## [What is being asked]
Show each line of the entries below in which the word "lines" appears.

[Saved entries]
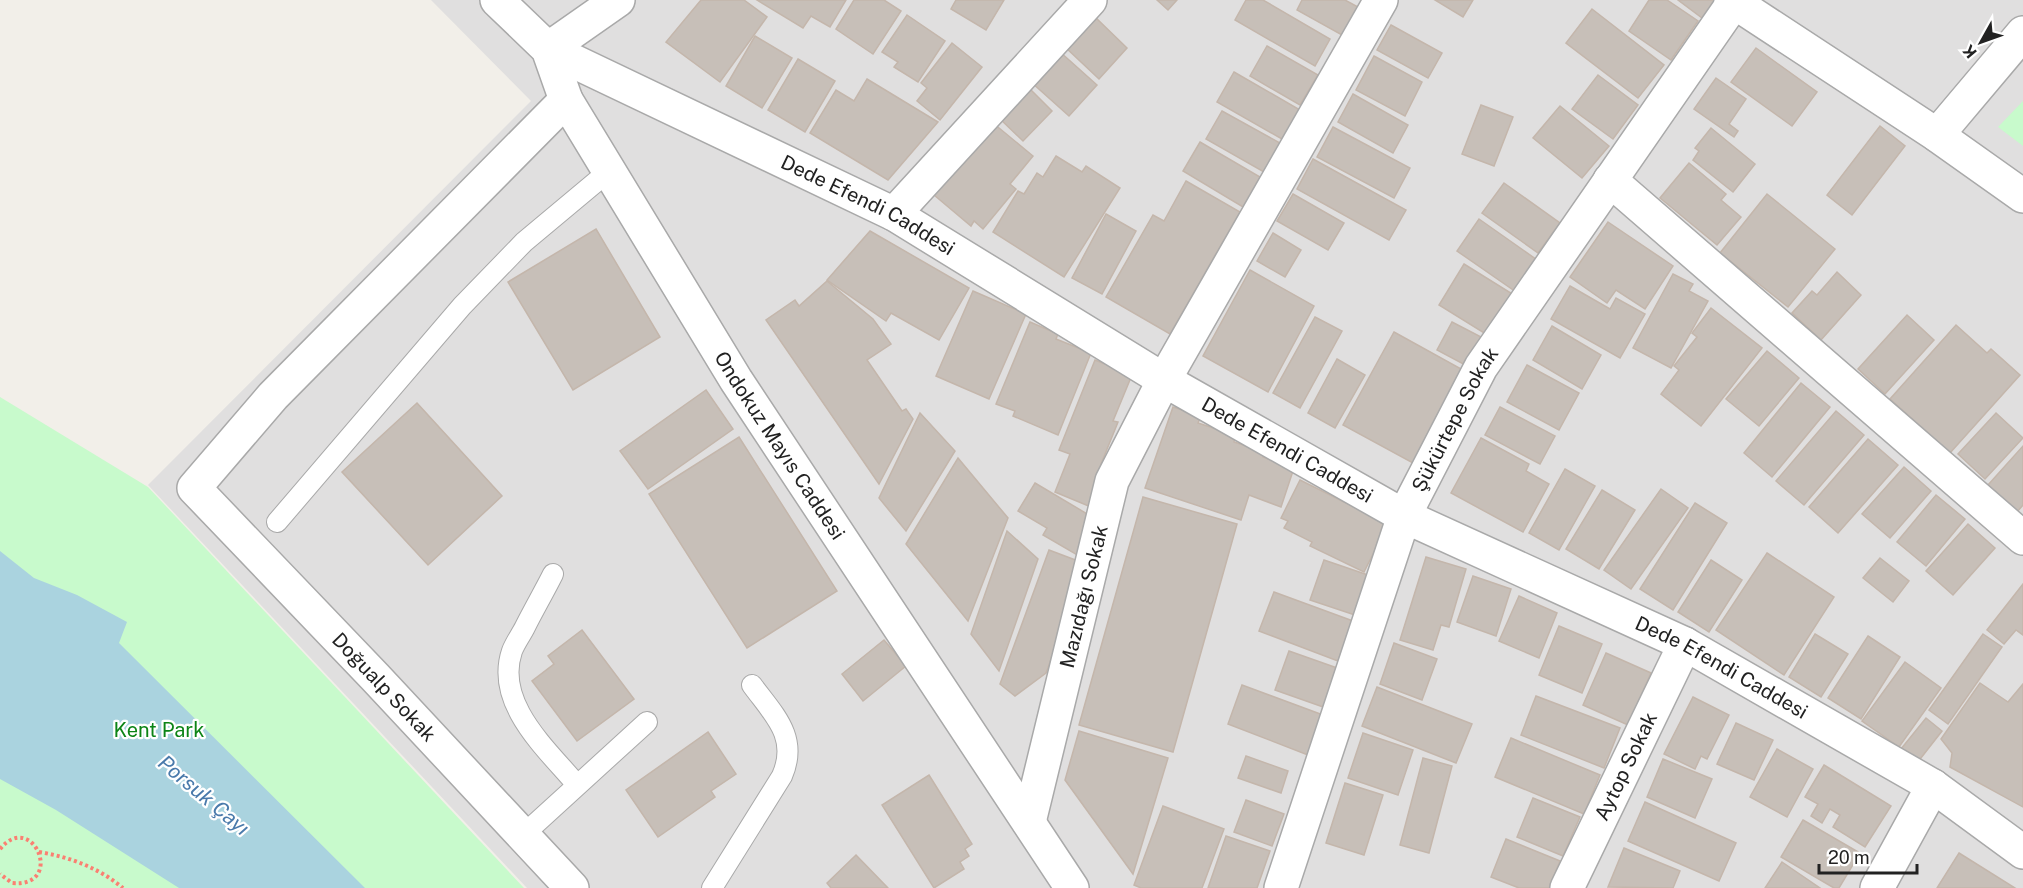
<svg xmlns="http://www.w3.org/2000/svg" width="2023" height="888" viewBox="0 0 2023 888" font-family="'Public Sans',sans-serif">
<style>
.residential{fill:#e0dfdf}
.park{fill:#c8facc}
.water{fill:#aad3df}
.building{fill:#c7bfb8;stroke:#c4b6ab;stroke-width:1.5}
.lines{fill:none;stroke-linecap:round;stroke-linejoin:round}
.lane-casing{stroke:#a9a9a9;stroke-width:22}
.street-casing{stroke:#a9a9a9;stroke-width:36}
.path{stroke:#fa8072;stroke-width:4;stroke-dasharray:3 3;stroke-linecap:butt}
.lane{stroke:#fff;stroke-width:20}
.street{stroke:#fff;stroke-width:33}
.labels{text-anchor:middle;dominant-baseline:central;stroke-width:4.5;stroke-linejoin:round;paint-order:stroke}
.street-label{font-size:20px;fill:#222;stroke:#fff}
.park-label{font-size:20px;fill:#0c8416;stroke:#fff}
.water-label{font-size:21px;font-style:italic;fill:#4a7aab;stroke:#fff}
</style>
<rect width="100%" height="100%" fill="#f2efe9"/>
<polygon class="residential" points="431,0 2023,0 2023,888 527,888 148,485 531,101"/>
<g class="park">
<polygon points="2023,101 2023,146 1998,127"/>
<polygon points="0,397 148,487 524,888 0,888"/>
</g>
<polygon class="water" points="0,551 34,578 77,595 127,622 119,643 365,888 179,888 56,810 0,779"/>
<g class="building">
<polygon points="701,0 744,0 767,17 720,82 666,42"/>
<polygon points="757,0 846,0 830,27 811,16 803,28"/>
<polygon points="854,0 884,0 901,11 873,54 836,29"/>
<polygon points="956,0 1004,0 986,30 951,9"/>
<polygon points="1157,0 1177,0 1168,10"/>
<polygon points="1246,0 1263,0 1330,39 1315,66 1235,20"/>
<polygon points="1302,0 1345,0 1358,7 1342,35 1297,10"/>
<polygon points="1435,0 1473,0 1463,17"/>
<polygon points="1649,0 1667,0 1698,21 1671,60 1629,31"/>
<polygon points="1678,0 1713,0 1715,1 1702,18"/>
<polygon points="1592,9 1664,65 1638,98 1566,43"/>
<polygon points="907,15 945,41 918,82 894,67 898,62 882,52"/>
<polygon points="1093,15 1127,48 1099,79 1064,46"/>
<polygon points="1391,25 1442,53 1428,78 1377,50"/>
<polygon points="755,36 792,58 762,108 726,86"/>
<polygon points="952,43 982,67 940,120 917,101 927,88 921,83"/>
<polygon points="1267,46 1318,75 1300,105 1250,76"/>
<polygon points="1756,48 1817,92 1792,126 1731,82"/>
<polygon points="1059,51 1097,85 1069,116 1031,82"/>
<polygon points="1374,56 1422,82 1405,116 1356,90"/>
<polygon points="798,59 835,81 805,132 768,110"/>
<polygon points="1234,72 1300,110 1282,139 1217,102"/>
<polygon points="1598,75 1638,105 1613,139 1572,109"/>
<polygon points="1716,78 1746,99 1729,124 1738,131 1734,137 1694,109"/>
<polygon points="867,79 938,122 888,180 810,133 836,90 854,101"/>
<polygon points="1026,85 1052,111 1023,141 997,116"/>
<polygon points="1353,94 1408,125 1393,153 1338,122"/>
<polygon points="1481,105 1513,117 1494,166 1462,154"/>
<polygon points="1560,106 1609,146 1582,178 1533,138"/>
<polygon points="1222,111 1280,143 1264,172 1206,139"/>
<polygon points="993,123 1033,156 1010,184 1016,189 983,229 974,221 971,226 934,195"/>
<polygon points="1880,126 1905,146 1852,215 1827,195"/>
<polygon points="1333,127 1410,168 1394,198 1317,157"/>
<polygon points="1711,128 1755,164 1733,192 1693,160 1699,151 1695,148"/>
<polygon points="1200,142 1260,177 1243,207 1183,171"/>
<polygon points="1056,156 1082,172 1086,166 1120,188 1064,277 993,232 1018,191 1024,194 1037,173 1043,177"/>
<polygon points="1313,159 1406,210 1389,240 1297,189"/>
<polygon points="1689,163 1726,194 1721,200 1741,217 1717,245 1660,198"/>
<polygon points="1186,181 1240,212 1170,334 1106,297 1153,215 1164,221"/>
<polygon points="1504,183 1560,223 1538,253 1482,213"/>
<polygon points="1293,194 1344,223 1328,250 1277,221"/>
<polygon points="1767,194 1835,249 1788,307 1720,253"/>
<polygon points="1106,214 1136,231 1102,294 1072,278"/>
<polygon points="1479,219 1540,262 1519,294 1457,251"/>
<polygon points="1608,222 1673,266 1645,309 1616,290 1607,303 1570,277"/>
<polygon points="596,229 660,337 573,390 508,282"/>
<polygon points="870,231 969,288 939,340 891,313 886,321 827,280"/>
<polygon points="1273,233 1301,250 1285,277 1257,261"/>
<polygon points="1464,264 1514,295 1489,336 1439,305"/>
<polygon points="1250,270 1314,306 1268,392 1203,356"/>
<polygon points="1837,272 1861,295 1821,340 1792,313 1812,291 1817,295"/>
<polygon points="1673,274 1693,284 1689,291 1708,301 1671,368 1633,348"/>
<polygon points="827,281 873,319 891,344 867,360 902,411 906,409 913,419 879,484 766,320 795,300 799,306"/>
<polygon points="1570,286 1610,309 1616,298 1645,314 1620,358 1551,319"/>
<polygon points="973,291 1026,314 989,399 936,376"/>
<polygon points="1711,308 1762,348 1701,426 1661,394 1679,370 1674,366 1697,337 1692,333"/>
<polygon points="1907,315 1934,340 1885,394 1858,369"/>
<polygon points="1315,317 1342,331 1300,408 1273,393"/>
<polygon points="1030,322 1058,334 1056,339 1091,353 1058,435 1013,416 1015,411 996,404"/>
<polygon points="1452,322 1485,339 1469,367 1437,350"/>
<polygon points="1956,325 1987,353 1991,349 2020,375 1950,453 1890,399"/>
<polygon points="1552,326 1601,355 1582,389 1533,360"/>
<polygon points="1394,332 1463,370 1413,463 1343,425"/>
<polygon points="1767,351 1799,378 1759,426 1726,399"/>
<polygon points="1337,359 1365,375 1335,428 1308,413"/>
<polygon points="1095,360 1132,375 1113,421 1118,422 1101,464 1107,466 1091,507 1055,492 1070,454 1059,450"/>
<polygon points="1527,365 1579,393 1559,430 1507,402"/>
<polygon points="1801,383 1830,407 1772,477 1744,453"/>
<polygon points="706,390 733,429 648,489 620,451"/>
<polygon points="417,403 502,496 428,565 342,472"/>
<polygon points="1173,407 1201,416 1198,423 1235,435 1234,442 1265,452 1263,457 1294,468 1281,507 1249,495 1241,520 1145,488"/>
<polygon points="1500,407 1555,436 1540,464 1485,435"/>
<polygon points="1836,411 1864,435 1804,505 1776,481"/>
<polygon points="920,413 955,451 906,531 879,498"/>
<polygon points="1996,413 2023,438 1985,479 1958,454"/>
<polygon points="739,437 837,591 747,648 649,494"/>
<polygon points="1481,438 1529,464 1526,471 1549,484 1523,532 1451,493"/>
<polygon points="1868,439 1898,465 1838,533 1809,507"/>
<polygon points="2023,446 2023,505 2017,512 1988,485"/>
<polygon points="958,458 1008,518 968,621 906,544"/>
<polygon points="1904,467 1931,491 1890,538 1862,514"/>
<polygon points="1565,469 1595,486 1559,550 1529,533"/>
<polygon points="1300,480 1388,524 1364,572 1310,546 1312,542 1284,528 1288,521 1281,518"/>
<polygon points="1035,483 1094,518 1079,556 1043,535 1047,528 1018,511"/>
<polygon points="1661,489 1688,508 1631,589 1604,570"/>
<polygon points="1602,490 1635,510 1599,569 1566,549"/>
<polygon points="1936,495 1965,519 1926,566 1897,542"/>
<polygon points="1143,497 1237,524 1173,752 1079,725"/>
<polygon points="1695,503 1727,523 1673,610 1640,589"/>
<polygon points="1968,524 1995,548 1953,595 1926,571"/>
<polygon points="1007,531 1038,559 999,671 971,634"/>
<polygon points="1049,550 1086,564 1046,673 1015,696 1000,684"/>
<polygon points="1767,553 1834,597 1784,675 1716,630"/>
<polygon points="1426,557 1466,569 1449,627 1441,625 1433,650 1400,640"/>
<polygon points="1880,558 1909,581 1893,602 1863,578"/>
<polygon points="1324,560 1368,575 1355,615 1310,600"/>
<polygon points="1711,560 1742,580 1709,632 1678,612"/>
<polygon points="1473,576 1511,589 1496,636 1457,622"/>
<polygon points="2023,584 2023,635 2016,630 2004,644 1987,630"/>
<polygon points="1274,592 1353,621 1338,661 1259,631"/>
<polygon points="1519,596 1557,613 1539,658 1499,641"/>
<polygon points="1559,626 1602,644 1582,693 1539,675"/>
<polygon points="582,630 634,699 577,741 532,681 554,664 548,656"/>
<polygon points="1815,634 1848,654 1821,697 1789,677"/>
<polygon points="1983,634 2002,647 1948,724 1929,710"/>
<polygon points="1868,636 1900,657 1861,719 1828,698"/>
<polygon points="884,640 906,666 863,701 842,674"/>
<polygon points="1394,643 1437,659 1422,700 1380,684"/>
<polygon points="1289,651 1340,669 1326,708 1275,690"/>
<polygon points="1606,653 1651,673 1628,725 1583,705"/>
<polygon points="1905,662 1941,688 1899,747 1862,721"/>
<polygon points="1980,683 2008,702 2023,684 2023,807 1950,767 1952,753 1941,739"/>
<polygon points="1242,685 1323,715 1308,755 1228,724"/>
<polygon points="1377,687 1472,724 1456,763 1362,726"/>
<polygon points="1536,696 1620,728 1604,768 1521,735"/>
<polygon points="1693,697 1729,715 1707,759 1701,756 1695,769 1664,754"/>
<polygon points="1926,718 1942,731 1917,763 1901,749"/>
<polygon points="1736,723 1773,740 1754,780 1717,764"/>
<polygon points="1079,731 1168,758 1133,874 1065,780"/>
<polygon points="708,732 736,774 711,791 715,797 658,837 626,790"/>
<polygon points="1363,733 1413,750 1398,795 1348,778"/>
<polygon points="1511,738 1600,775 1584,814 1495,777"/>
<polygon points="1777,749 1813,769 1787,817 1750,797"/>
<polygon points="1246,756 1288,771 1281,793 1238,778"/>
<polygon points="1423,758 1452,766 1429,853 1400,845"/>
<polygon points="1663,759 1712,779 1695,818 1647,797"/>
<polygon points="1824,765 1891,806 1865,847 1833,827 1840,815 1830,809 1822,823 1811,816 1818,804 1805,797"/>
<polygon points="929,775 972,844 965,849 969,856 960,862 964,869 934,888 882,805"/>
<polygon points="1345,783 1383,795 1364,855 1326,843"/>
<polygon points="1533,798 1580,817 1563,856 1517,837"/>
<polygon points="1246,800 1284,814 1272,846 1234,832"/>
<polygon points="1645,802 1736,843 1719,881 1628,841"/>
<polygon points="1163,806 1224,829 1202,888 1141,888 1134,885"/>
<polygon points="1803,820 1860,853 1839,888 1834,888 1781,857"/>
<polygon points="1226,836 1270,851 1257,888 1208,888"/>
<polygon points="1506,839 1560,861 1549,888 1519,888 1491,877"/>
<polygon points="1624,848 1680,871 1673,888 1608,887"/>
<polygon points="1959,853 2015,888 1937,888"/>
<polygon points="856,855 888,888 831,888 827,883"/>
<polygon points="1782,862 1820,888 1765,888"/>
</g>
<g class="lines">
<defs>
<g id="lane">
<polyline points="277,522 462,306 524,242 609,171"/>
<path d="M553,574C544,592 534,609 525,627C521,635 515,643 512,651C494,704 548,750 577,785"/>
<polyline points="523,835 647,722"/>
<path d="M712,888L782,776C799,737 774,715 752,685"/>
</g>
<g id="street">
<path id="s1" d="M497,0L548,49L566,100L736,380L1072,888"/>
<polyline points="1731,0 1937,135 2023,196"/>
<path id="s2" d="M548,49L894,214L1164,380L1404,516L1685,644L1933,786L2023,852"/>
<polyline points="548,49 618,0"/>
<path id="s3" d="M566,100L273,396L194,488L375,677L572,888"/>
<polyline points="1937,135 2023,33"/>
<polyline points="1610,180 2023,538"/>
<polyline points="894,214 1090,0"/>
<path id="s4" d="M1029,822L1112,481L1164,380L1381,0"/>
<path id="s5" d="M1281,888L1404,516L1481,367L1734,2"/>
<path id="s6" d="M1567,888L1685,644"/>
<polyline points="1877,888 1933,786"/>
</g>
</defs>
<use href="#lane" class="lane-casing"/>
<use href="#street" class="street-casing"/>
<g class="path">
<path d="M0,849C33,809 66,888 12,883L0,874"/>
<path d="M39,852C70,857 99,868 123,888"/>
</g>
<use href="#lane" class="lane"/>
<use href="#street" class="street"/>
</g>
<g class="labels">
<g class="street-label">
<text stroke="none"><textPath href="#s2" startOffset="356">Dede Efendi Caddesi</textPath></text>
<text stroke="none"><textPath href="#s5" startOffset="501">Şükürtepe Sokak</textPath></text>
<text stroke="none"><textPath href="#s1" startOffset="531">Ondokuz Mayıs Caddesi</textPath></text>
<text stroke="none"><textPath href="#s2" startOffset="842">Dede Efendi Caddesi</textPath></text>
<text stroke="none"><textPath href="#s4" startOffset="232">Mazıdağı Sokak</textPath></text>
<text stroke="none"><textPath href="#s2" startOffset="1328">Dede Efendi Caddesi</textPath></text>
<text stroke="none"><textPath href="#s3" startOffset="813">Doğualp Sokak</textPath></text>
<text stroke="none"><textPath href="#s6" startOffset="135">Aytop Sokak</textPath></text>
</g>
<g class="park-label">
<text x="159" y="730">Kent Park</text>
</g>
<g class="water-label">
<text transform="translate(204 795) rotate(40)">Porsuk Çayı</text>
</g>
</g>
<g transform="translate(1981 42) rotate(230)" stroke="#ffffff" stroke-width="4.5" paint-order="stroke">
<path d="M0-4.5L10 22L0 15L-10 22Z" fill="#222222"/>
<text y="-9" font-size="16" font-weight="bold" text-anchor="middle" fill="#222222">K</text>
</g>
<path d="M1819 864v9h98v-9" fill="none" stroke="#222222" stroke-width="3"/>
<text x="1828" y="864" font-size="18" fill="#222222" stroke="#ffffff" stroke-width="4.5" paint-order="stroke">20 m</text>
</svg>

## [Exercise solution]
.lines{fill:none;stroke-linecap:round;stroke-linejoin:round}
<g class="lines">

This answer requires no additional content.